Uri Blass wrote:I can add that with bigger opening books(world championship conditions or ssdf conditions when every program use its own book) you get less from doubling the speed at the same time control.
The book is one factor indeed.

Uri i had expected you'd also note that he's just testing the same engine against the same engine basically. Stockfish versus stockfish.

To quote Johan de Koning that's incesttesting.

futility last 3 plies in diep doesn't work, yet it searches 2 plies deeper. If i test diep versus diep, then it does win from the diep version without futility, which against non-diep opponents has a SIGNIFICANT higher elorating. Worth about 20% in score or so (on average - huge differences there between different engines).

for such doubling of speed contests you need quite a large amount of opponents and in your results not include playing against the same engine.

I do realize how tough this is in todays computerchess - because of the many clones that are so so similar in evaluation function - basically cut'n pasting each other and if not cut'n pasting then implementing the same thing in a different manner, tuned within 0.01 to the same value - and not because their own tests indicated that was best to do so.
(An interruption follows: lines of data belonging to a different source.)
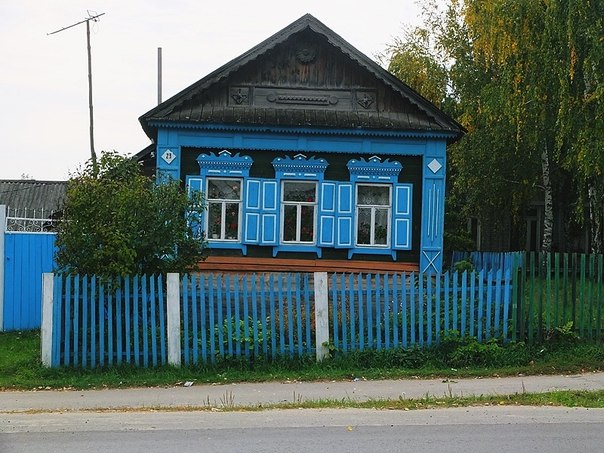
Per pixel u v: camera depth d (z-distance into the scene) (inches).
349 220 794.8
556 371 538.3
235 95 799.7
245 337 549.6
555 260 590.6
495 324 577.0
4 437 351.6
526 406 422.3
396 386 491.8
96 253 537.3
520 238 1489.9
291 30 789.2
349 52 790.5
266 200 791.1
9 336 677.9
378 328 562.6
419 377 523.5
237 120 778.8
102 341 538.3
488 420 382.9
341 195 796.6
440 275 582.6
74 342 537.6
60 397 467.2
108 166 589.0
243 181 791.1
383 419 386.0
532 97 840.9
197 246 587.2
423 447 324.8
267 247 793.6
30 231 722.2
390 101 808.9
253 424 374.9
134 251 545.3
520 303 578.6
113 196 561.0
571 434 351.6
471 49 1134.4
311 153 797.2
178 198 580.7
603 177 922.1
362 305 563.2
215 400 451.8
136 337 539.2
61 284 542.3
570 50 797.2
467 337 570.9
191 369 539.5
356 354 555.2
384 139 797.2
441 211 795.4
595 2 794.8
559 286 591.8
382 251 797.9
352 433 353.1
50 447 329.4
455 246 1259.8
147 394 474.6
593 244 1013.2
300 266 791.1
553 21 802.2
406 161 804.6
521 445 329.4
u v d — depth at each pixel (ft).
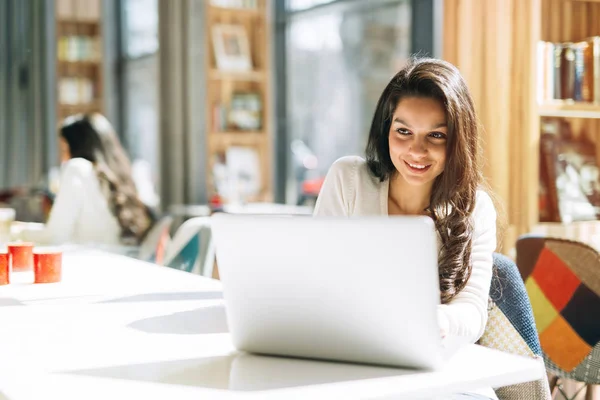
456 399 4.79
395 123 5.73
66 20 22.59
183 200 19.90
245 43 19.08
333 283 3.88
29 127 23.06
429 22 15.20
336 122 18.94
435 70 5.67
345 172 6.61
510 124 10.69
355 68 18.20
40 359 4.12
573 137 11.43
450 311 4.90
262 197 19.06
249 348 4.24
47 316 5.21
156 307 5.50
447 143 5.63
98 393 3.54
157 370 3.92
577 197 11.26
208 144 18.62
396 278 3.75
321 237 3.84
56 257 6.57
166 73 20.07
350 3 17.99
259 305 4.10
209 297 5.89
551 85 10.91
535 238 8.64
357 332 3.94
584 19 11.53
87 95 22.88
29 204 19.66
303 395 3.53
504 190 10.61
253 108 19.02
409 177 5.74
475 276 5.61
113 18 22.93
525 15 10.59
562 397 9.37
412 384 3.68
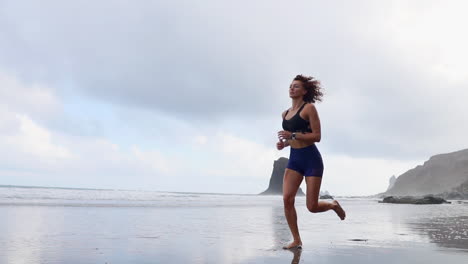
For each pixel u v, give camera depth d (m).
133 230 6.20
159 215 10.53
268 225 7.82
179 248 4.14
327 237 5.48
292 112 4.57
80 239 4.82
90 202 18.91
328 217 11.12
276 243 4.71
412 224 8.38
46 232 5.64
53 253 3.66
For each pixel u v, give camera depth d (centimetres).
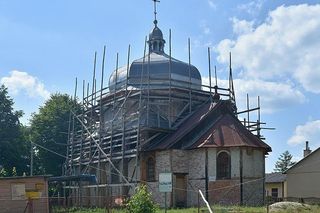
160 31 6084
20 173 6456
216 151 4456
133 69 5619
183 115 5238
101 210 3928
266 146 4553
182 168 4600
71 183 5744
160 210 3616
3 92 6319
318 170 5169
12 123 6322
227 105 5047
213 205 4128
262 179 4500
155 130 4884
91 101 5697
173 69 5544
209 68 5444
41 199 3331
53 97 7444
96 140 5375
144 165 4788
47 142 7025
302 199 4853
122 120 5059
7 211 3241
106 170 5216
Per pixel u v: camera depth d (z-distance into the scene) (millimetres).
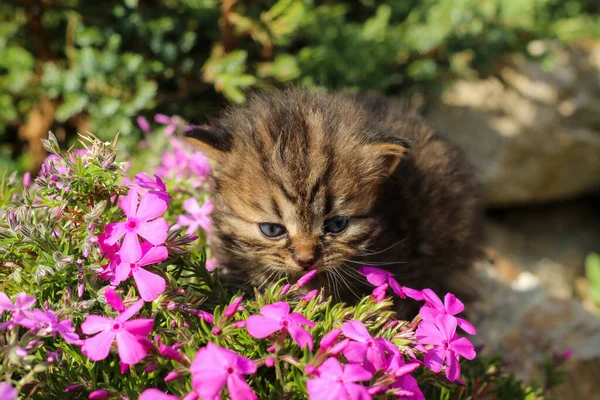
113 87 545
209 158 368
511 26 674
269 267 362
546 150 711
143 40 576
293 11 543
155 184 305
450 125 710
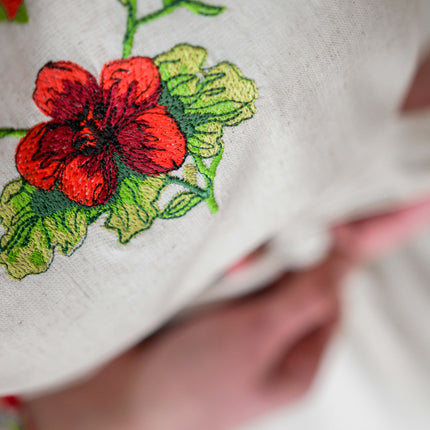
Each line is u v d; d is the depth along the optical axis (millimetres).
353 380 766
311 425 782
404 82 305
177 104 253
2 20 245
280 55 256
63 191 251
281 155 273
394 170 431
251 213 290
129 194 255
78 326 276
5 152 248
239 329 435
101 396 398
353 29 260
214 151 258
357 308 755
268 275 520
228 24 255
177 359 414
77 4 247
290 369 464
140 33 251
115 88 250
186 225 266
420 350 727
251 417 442
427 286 723
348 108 283
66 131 249
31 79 247
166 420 399
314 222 496
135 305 279
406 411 741
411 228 545
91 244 258
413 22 283
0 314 258
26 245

This removes a lot of noise.

But even then -realize the largest effect is the full playing strength of the engine. It's 3400 elo or so?
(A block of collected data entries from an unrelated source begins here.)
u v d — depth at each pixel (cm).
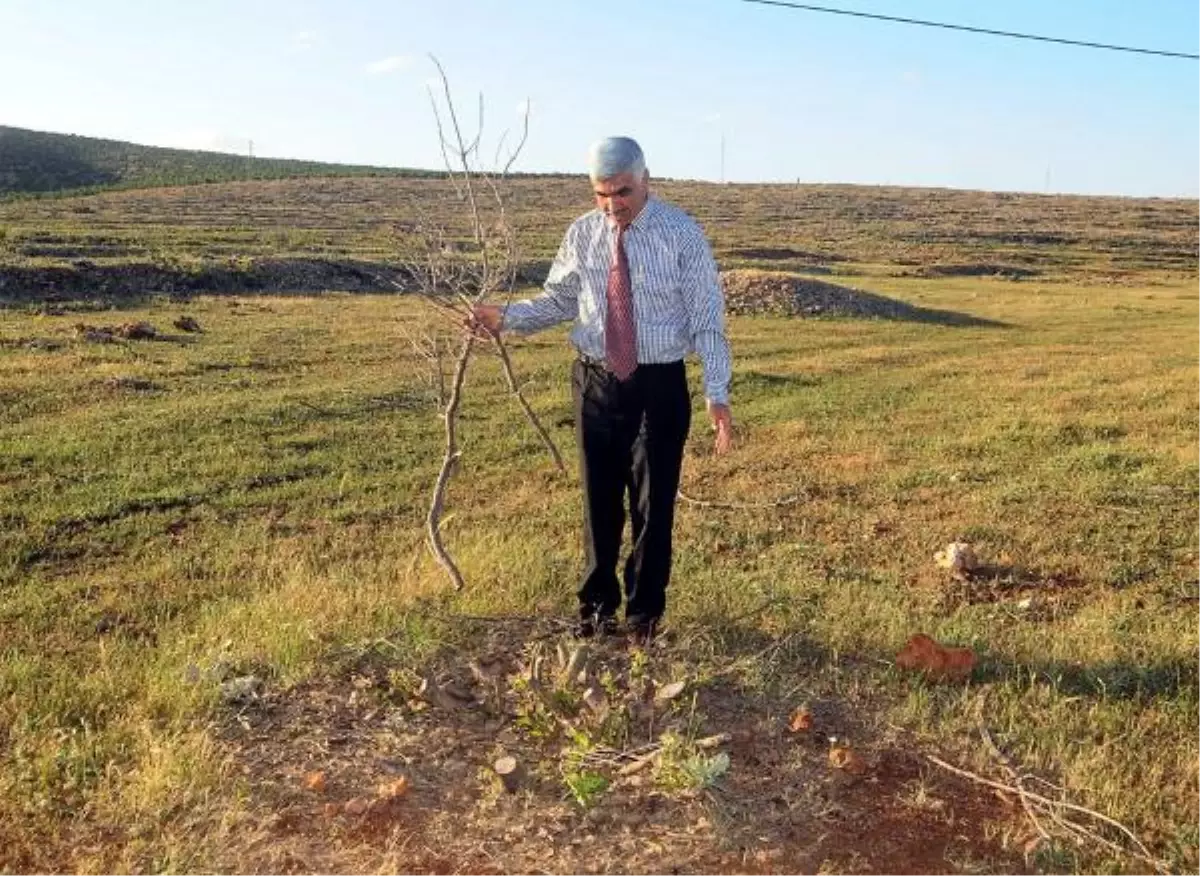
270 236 4150
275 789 357
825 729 409
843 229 6938
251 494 857
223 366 1457
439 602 530
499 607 527
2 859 322
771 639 503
What were engines optimistically rated back in Bronstein days, 2200 elo or so? I could beat 'em all. The first engine i had really problems with was nimzo98, as it was so accurately tuned (we know that nowadays - i didn't know that back then - values are not far away from the values Stockfish uses to give an example).

So if you start at superbullet and then double a few times, it has to get to that 3400 quickly within a few doublings. So it has to get 1200 eorating higher roughly than back then. That's a lot of elopoints. With 70 elo per doubling, if you start at superbullet you ain't gonna get 3200.

The 70 elo rule is not interesting underneath the elo of an engine. What's interesting is how much stronger the engine gets when you start at reasonable time controls at todays hardware and extrapolate that to futuristic hardware.

Please note that the standard hardware of today is a sixcore intel gulftown.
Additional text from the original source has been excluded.